Chicago Cubs rightfielder Jorge Soler reached base in his first nine career postseason plate appearances, an MLB record that is still active heading into Tuesday’s game.
The previous record of five was achieved several times, most recently by Johnny Damon in 2001.
Both Soler and Damon played in the Midwest League. Soler batted .338 with 3 HR and 15 RBI in 20 games with the 2012 Peoria Chiefs. Damon was the MWL Prospect of the Year in 1993, when he batted .290 with 5 HR, 50 RBI and 59 SB in 127 games for the Rockford Royals.
Soler was one of six different Cubs players to homer in Monday’s National League Division Series game vs. the St. Louis Cardinals. It was the first time in MLB postseason history that any team hit six home runs in one game, and the first time five or more different players homered for the same team in the same playoff game.

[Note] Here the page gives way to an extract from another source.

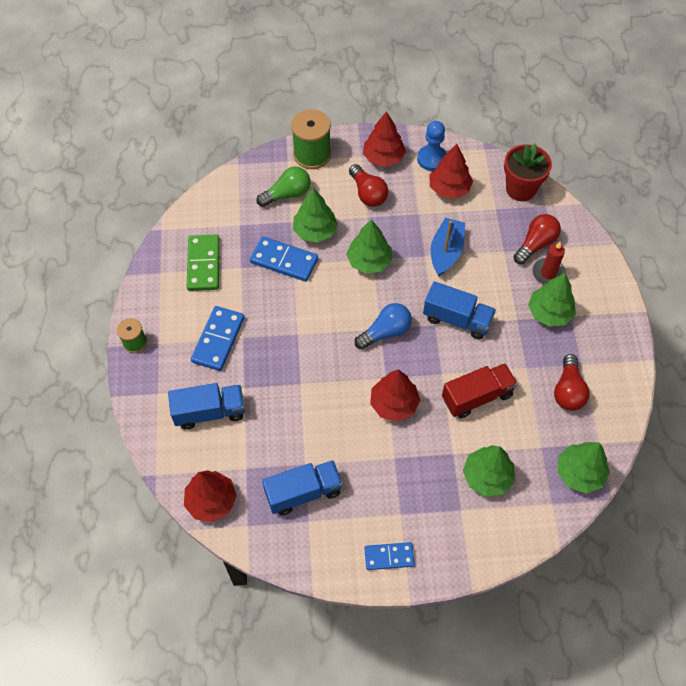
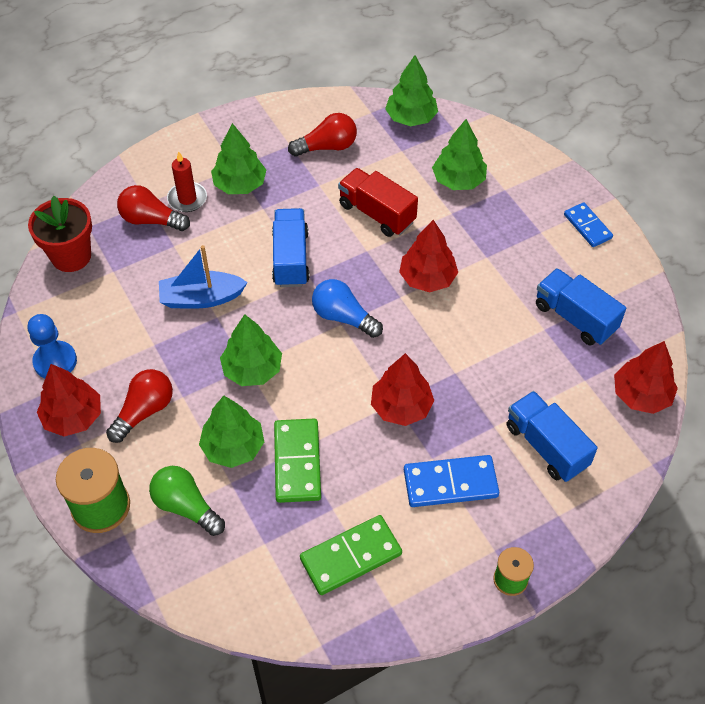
camera: 115 degrees left, 5 degrees down
(284, 261) = (297, 462): blue domino -> green domino
(449, 188) = (99, 327): red tree -> red tree (401, 407)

Kyle Schwarber, Starlin Castro, Kris Bryant, Anthony Rizzo and Dexter Fowler are the other five players who homered for the Cubs. Of them, only Schwarber played in the Midwest League, which I wrote about here last week.
Jeff Passan, MLB columnist for Yahoo Sports, wrote an interesting story about the six men who caught the Cubs’ home-run balls Monday. (You can read it here.) I mention that here because the man who caught Bryant’s homer — Dr. Jim Gatto of Wisconsin — has an uncle who played six seasons in the Cubs organization, including two years in Clinton.
George Gatto played third base for the Clinton Cubs in 1947 and 1948, batting .239 in 205 games. Clinton was part of the Central Association at that time, and won the league championship both years Gatto played there. Gatto played three more years in the minor leagues, for the Mississippi-Ohio Valley League’s Centralia team. The MOVL changed its name to the Midwest League in 1956, two years after Clinton joined the league.
Clinton is the only current MWL team that was part of the league when it became known as the Midwest League in 1956. Clinton teams have played at Riverview Stadium (now known as Ashford University Field) since the ballpark was built as a Works Progress Administration (WPA) project in 1937.